> To do: Find the word "LIST" in the records and copy every line where it occurs.

++++ Information given ++++

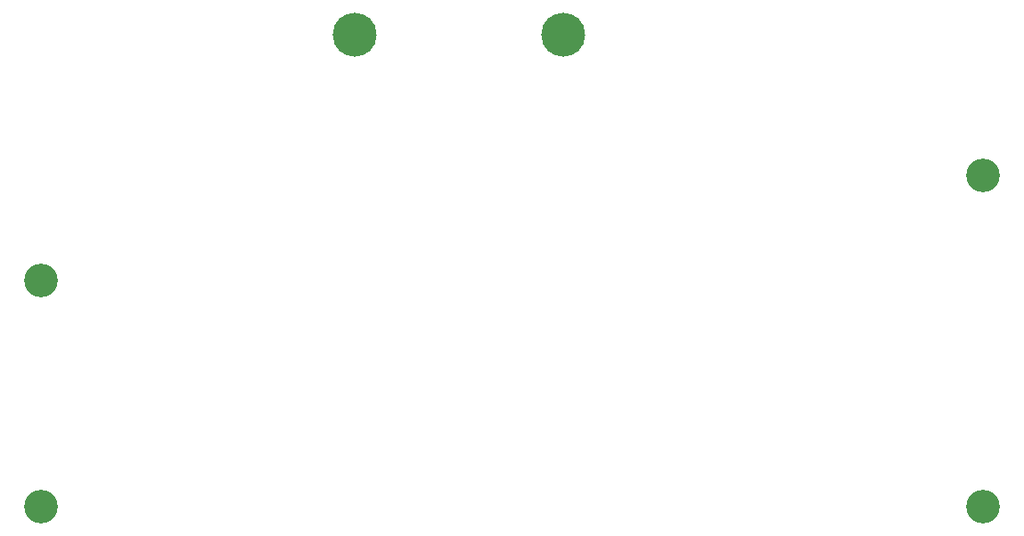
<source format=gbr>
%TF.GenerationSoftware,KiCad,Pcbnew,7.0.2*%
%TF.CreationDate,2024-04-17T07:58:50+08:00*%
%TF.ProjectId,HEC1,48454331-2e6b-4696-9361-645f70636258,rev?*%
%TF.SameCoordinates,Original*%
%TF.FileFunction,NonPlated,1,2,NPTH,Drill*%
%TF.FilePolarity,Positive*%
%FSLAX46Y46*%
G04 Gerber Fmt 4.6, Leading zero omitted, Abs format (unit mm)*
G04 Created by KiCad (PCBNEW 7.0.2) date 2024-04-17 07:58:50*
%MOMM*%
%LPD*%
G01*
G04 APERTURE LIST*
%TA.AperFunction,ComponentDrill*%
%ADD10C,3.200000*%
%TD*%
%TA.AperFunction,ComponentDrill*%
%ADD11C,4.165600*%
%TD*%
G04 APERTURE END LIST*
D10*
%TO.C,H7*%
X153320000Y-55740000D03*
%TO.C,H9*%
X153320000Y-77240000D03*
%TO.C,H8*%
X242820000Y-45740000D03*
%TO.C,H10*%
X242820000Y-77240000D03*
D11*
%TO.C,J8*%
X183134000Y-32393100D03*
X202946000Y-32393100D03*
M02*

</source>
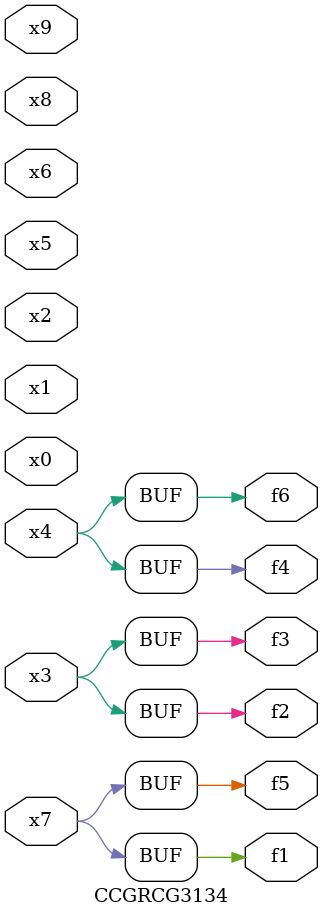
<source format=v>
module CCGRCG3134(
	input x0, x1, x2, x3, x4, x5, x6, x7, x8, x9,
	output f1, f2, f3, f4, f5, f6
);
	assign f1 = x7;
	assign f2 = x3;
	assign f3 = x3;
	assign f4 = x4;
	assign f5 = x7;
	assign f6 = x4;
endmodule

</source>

++++

> Finished task:
G04 APERTURE LIST*
G04 APERTURE END LIST*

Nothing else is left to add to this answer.